◆ **DIRECTIONS**: In every row, change each "Secretary General" to "Secretary-General" and give the lines back with nothing else altered.

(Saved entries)

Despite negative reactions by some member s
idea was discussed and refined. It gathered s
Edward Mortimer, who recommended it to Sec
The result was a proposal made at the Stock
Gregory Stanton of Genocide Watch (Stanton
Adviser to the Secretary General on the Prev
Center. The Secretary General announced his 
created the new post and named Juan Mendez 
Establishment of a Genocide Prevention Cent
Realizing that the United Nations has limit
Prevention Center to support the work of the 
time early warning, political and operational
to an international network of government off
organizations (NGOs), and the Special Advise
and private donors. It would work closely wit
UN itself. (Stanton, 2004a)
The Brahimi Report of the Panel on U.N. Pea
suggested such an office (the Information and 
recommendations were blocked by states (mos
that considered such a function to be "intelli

◆ **TASK RESPONSE**:
Despite negative reactions by some member s
idea was discussed and refined. It gathered s
Edward Mortimer, who recommended it to Sec
The result was a proposal made at the Stock
Gregory Stanton of Genocide Watch (Stanton
Adviser to the Secretary-General on the Prev
Center. The Secretary-General announced his 
created the new post and named Juan Mendez 
Establishment of a Genocide Prevention Cent
Realizing that the United Nations has limit
Prevention Center to support the work of the 
time early warning, political and operational
to an international network of government off
organizations (NGOs), and the Special Advise
and private donors. It would work closely wit
UN itself. (Stanton, 2004a)
The Brahimi Report of the Panel on U.N. Pea
suggested such an office (the Information and 
recommendations were blocked by states (mos
that considered such a function to be "intelli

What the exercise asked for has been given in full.